Often when I go to yoga class on a Sunday morning I run into a particular guy in the street. He’s one of those local characters, a bit larger than life. He hangs around by the bus stop or the coffee shop and shouts out to people as they pass. He’s really friendly, with his calls of greeting and his huge smile. Way, way too friendly for England, that’s for sure. We’re characteristically a bit head down, avoiding eye contact. And is he just friendly or is it more than that? Is he homeless? Maybe he’s on drugs? He looks pretty harmless…
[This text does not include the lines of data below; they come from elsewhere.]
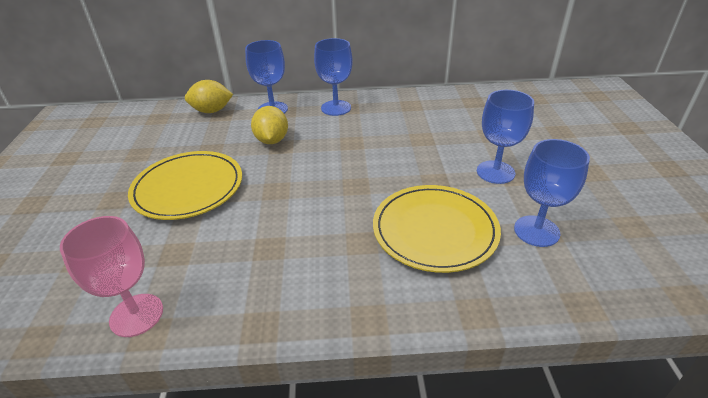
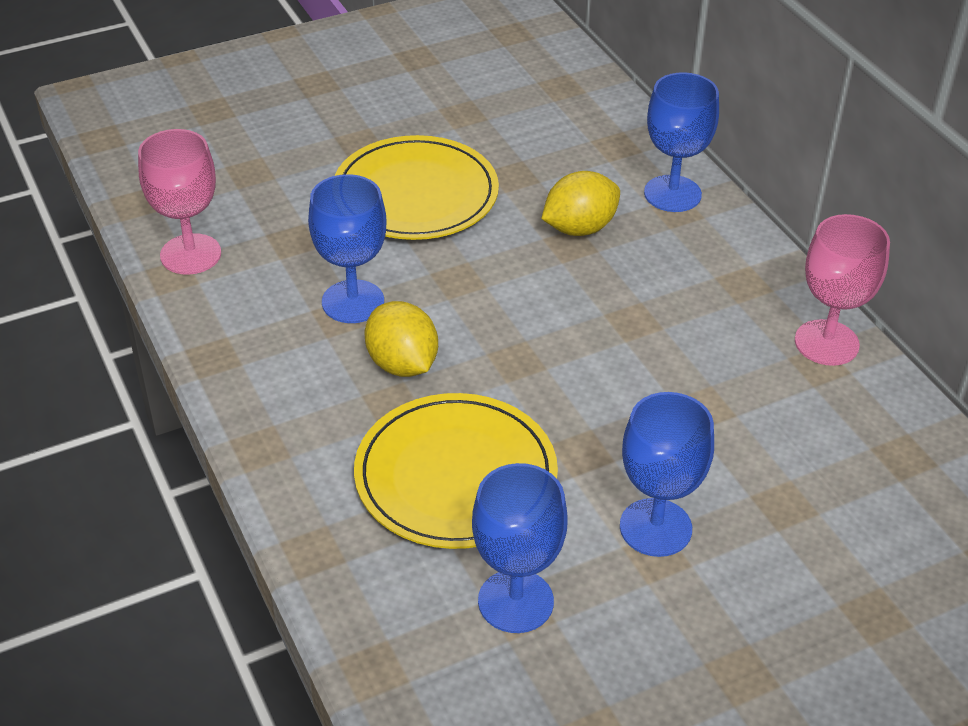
camera: 65 degrees right, 5 degrees up
(212, 111) = (619, 130): yellow lemon -> yellow lemon (402, 364)
(336, 108) = (733, 267): blue goblet -> blue goblet (353, 302)
(399, 100) = (826, 343): none -> pink goblet

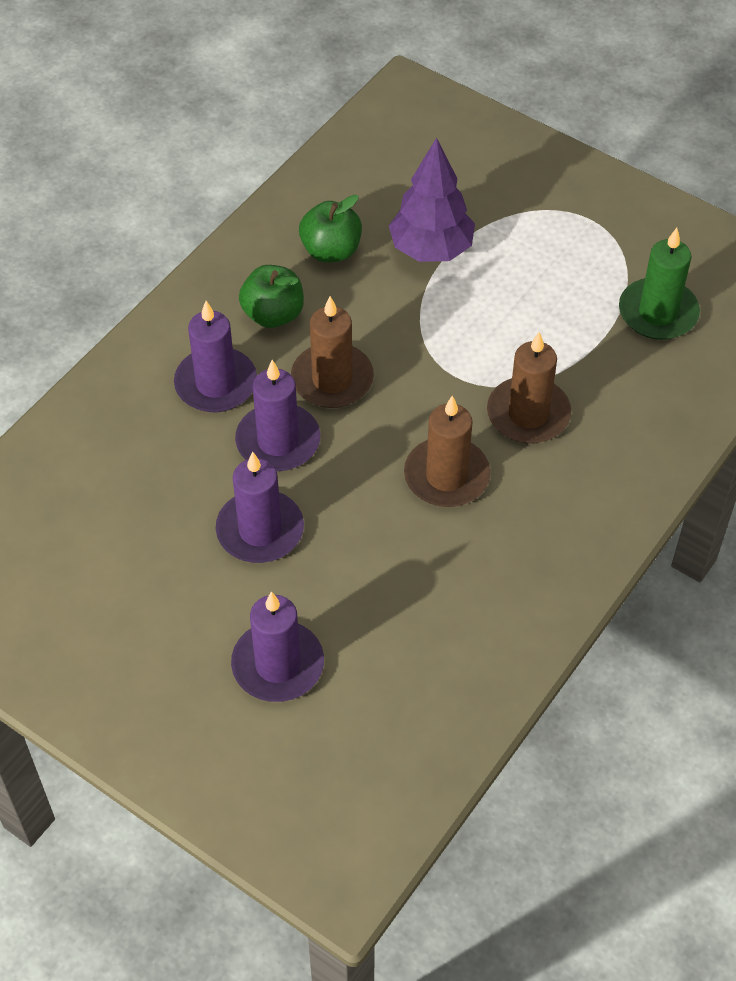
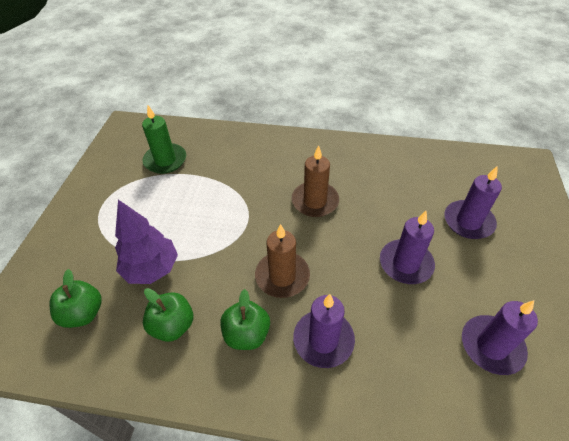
camera: 115 degrees left, 5 degrees down
(278, 441) = (343, 283): purple candle -> purple candle (491, 346)
(402, 176) = (83, 313): none -> green apple
(528, 414) = (257, 185): brown candle -> none

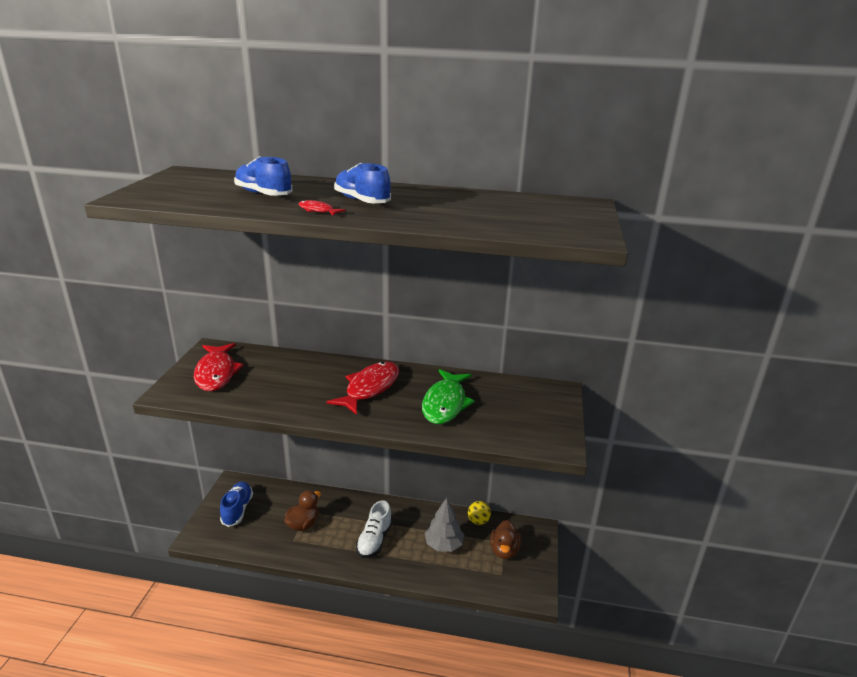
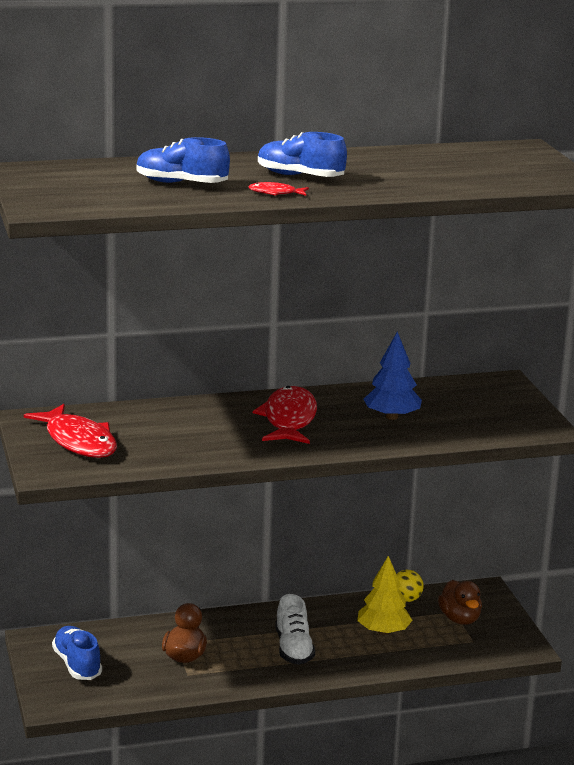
camera: 25 degrees left, 5 degrees down
(444, 544) = (383, 631): grey tree -> yellow tree
(445, 403) = (392, 417): green fish -> blue tree

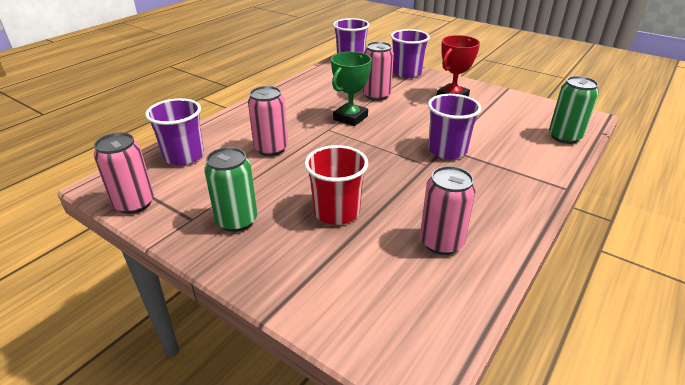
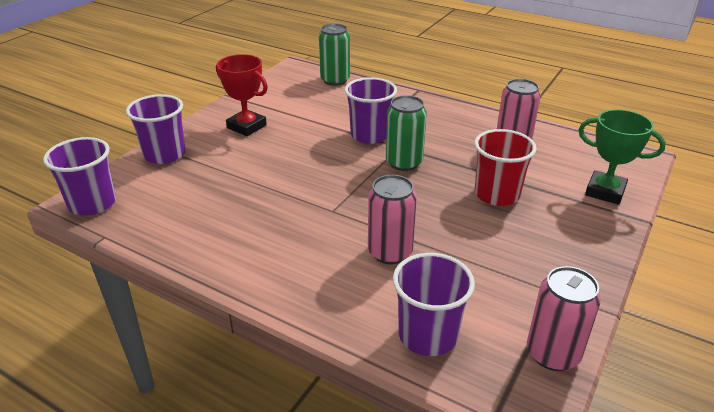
camera: 95 degrees left, 0 degrees up
(237, 221) = (540, 256): green can -> green can (404, 163)
(350, 118) = (301, 195): green trophy -> green trophy (605, 191)
(376, 95) = (235, 177): pink can -> none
But you know how yoga gets to you and opens you up? And that happy feeling after class when the world seems an easier place to inhabit? So despite years of conditioning and those English shyness genes, I often stop and talk to this guy now. He grins at me every time he sees me. He can’t believe I walk a couple of miles across town at silly o-clock on a Sunday morning to go to yoga class. So we pass the time of day, clown around a bit, and then go our separate ways.
And then today I had a thought. While I’m busy judging him as the neighbourhood strange guy and wondering what his story is, it suddenly occurred to me that in his eyes it could well be me who’s the weirdo!
I’m the girl who hangs around his neighbourhood at strange times in early morning and late evening, I wear clothes that maybe aren’t appropriate for my age (tight yoga leggings — strangely coupled with a formal overcoat and regular shoes if I’m halfway between work and yoga outfits), sometimes I smell really, really bad and am all sweaty, and I’m usually muttering to myself in Sanskrit as I walk along drinking herbal tea from a flask or stuffing a protein bar into my face with indecent haste.
Is this normal behaviour? It seems perfectly reasonable to me now….
But just maybe I’m the weirdo in his neighbourhood!